**Supplied information**:

● ● ● ● ● ● ●

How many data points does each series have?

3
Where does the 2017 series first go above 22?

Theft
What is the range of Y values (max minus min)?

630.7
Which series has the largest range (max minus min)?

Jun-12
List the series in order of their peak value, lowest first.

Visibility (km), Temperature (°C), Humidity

● ● ● ● ● ● ●

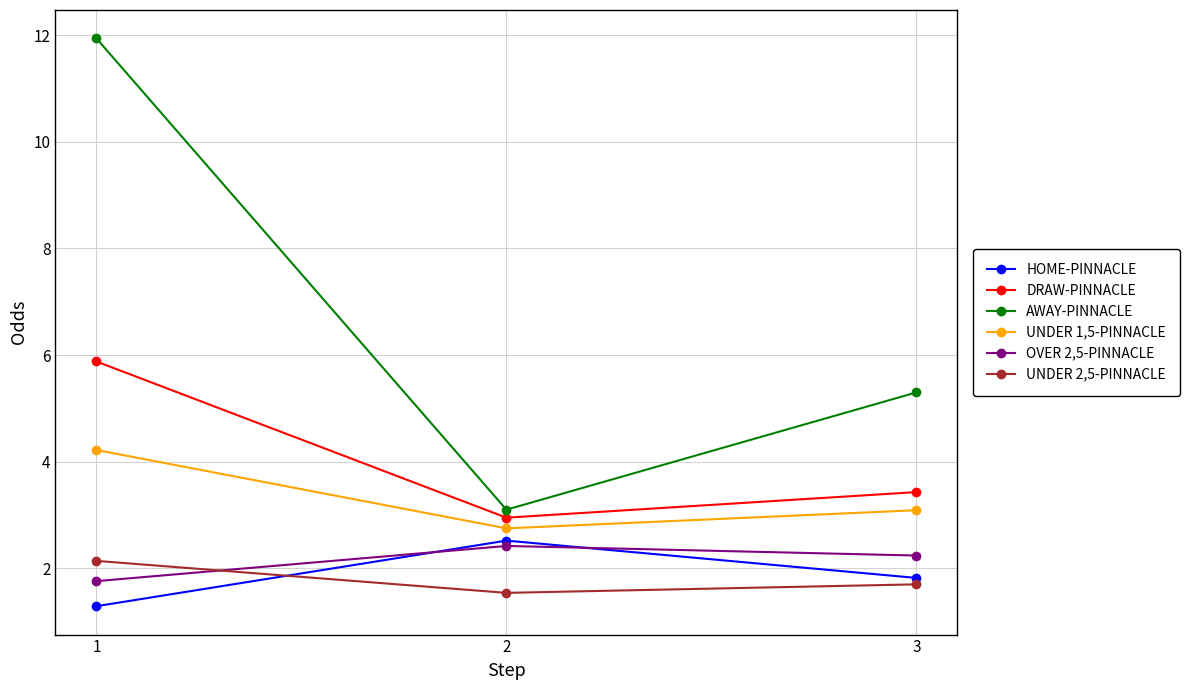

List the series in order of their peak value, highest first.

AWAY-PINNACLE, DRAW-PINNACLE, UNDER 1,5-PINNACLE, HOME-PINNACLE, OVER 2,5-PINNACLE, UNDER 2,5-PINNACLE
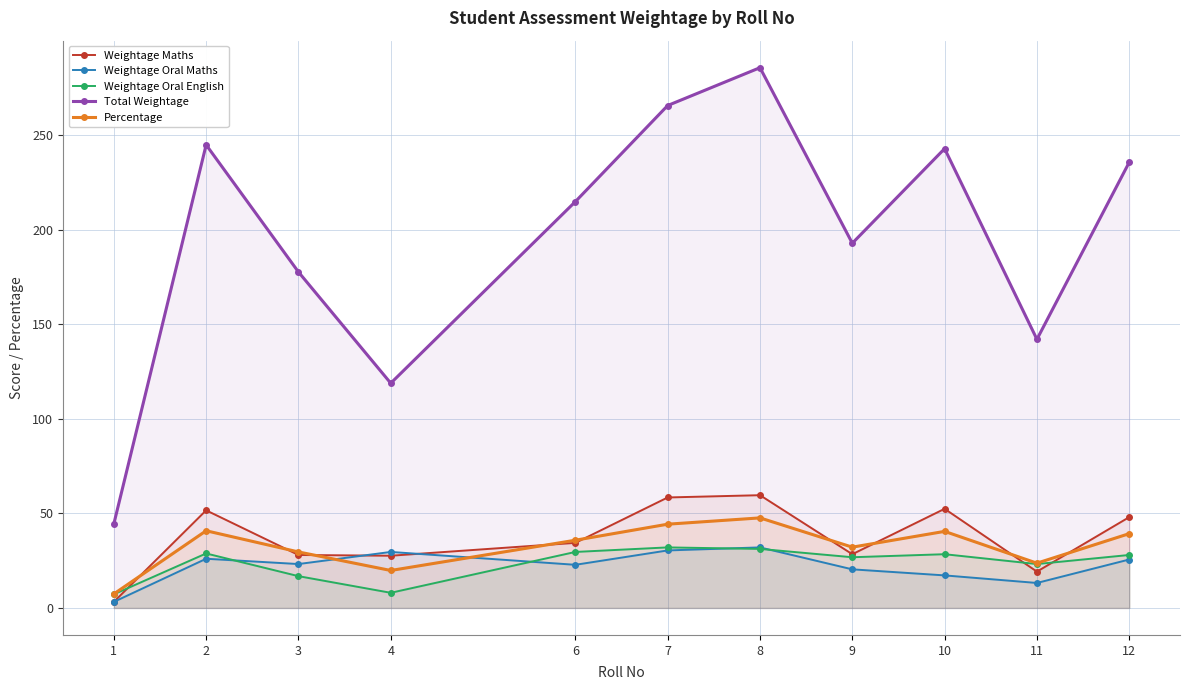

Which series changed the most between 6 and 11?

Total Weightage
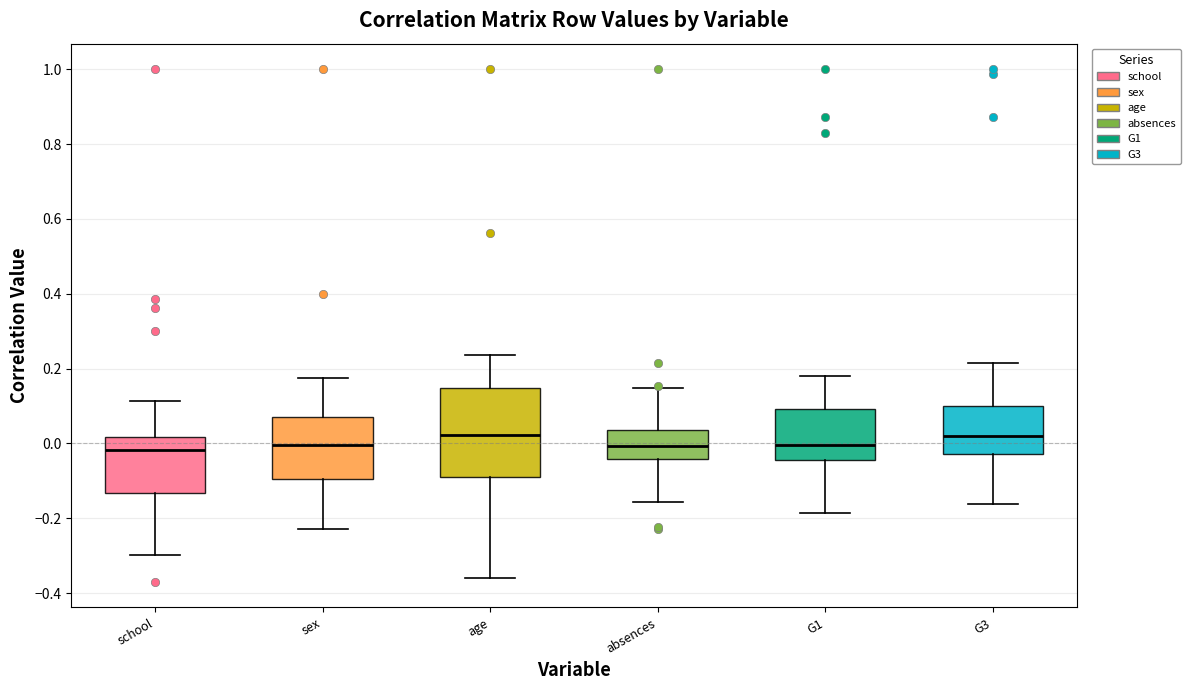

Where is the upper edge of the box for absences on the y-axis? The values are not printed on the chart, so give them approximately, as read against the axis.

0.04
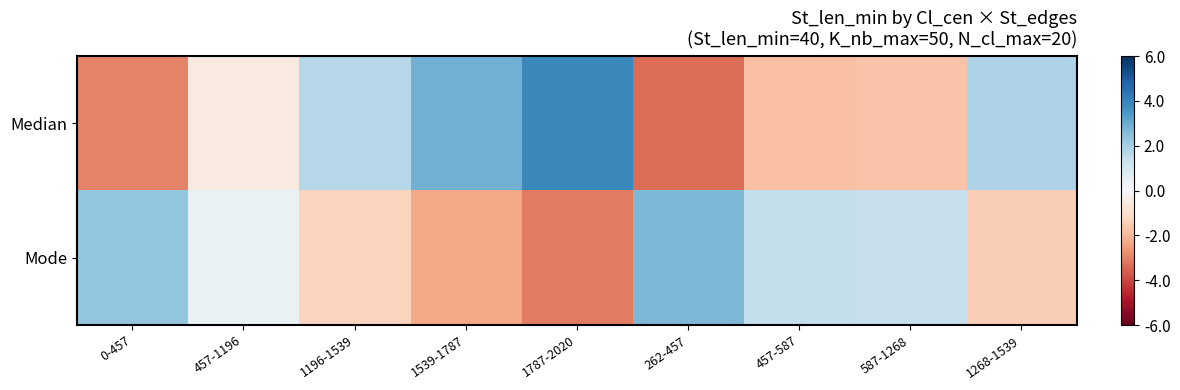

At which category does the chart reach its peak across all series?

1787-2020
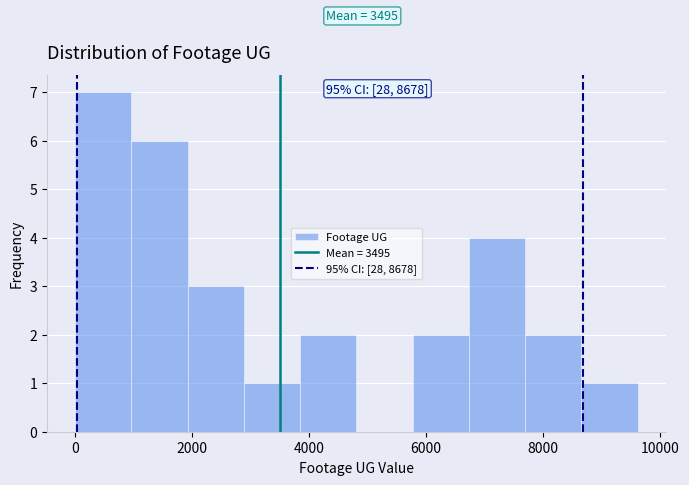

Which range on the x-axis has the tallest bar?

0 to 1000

● ● ● ● ● ● ●

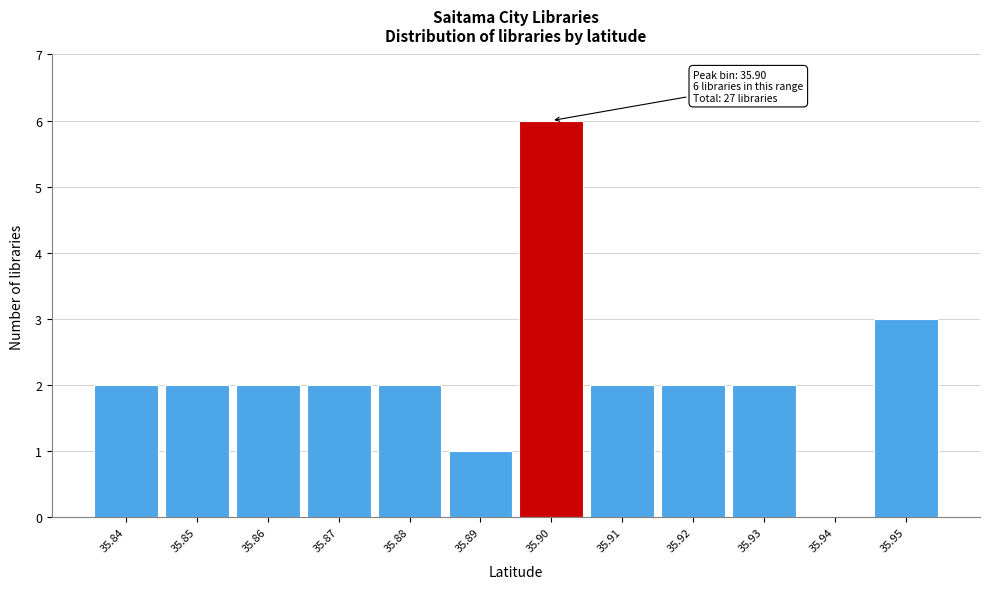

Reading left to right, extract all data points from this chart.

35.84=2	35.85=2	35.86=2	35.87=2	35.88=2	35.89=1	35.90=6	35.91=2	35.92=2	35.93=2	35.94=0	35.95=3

● ● ● ● ● ● ●

**Work order**: Can you edit the stretch from "Where is the" through "Which range on" so that "chart" becomes "graph" and nothing else changes? Leave the pictures out of your answer.

**Output**:
Where is the upper edge of the box for absences on the y-axis? The values are not printed on the graph, so give them approximately, as read against the axis.

0.04

At which category does the graph reach its peak across all series?

1787-2020

Which range on the x-axis has the tallest bar?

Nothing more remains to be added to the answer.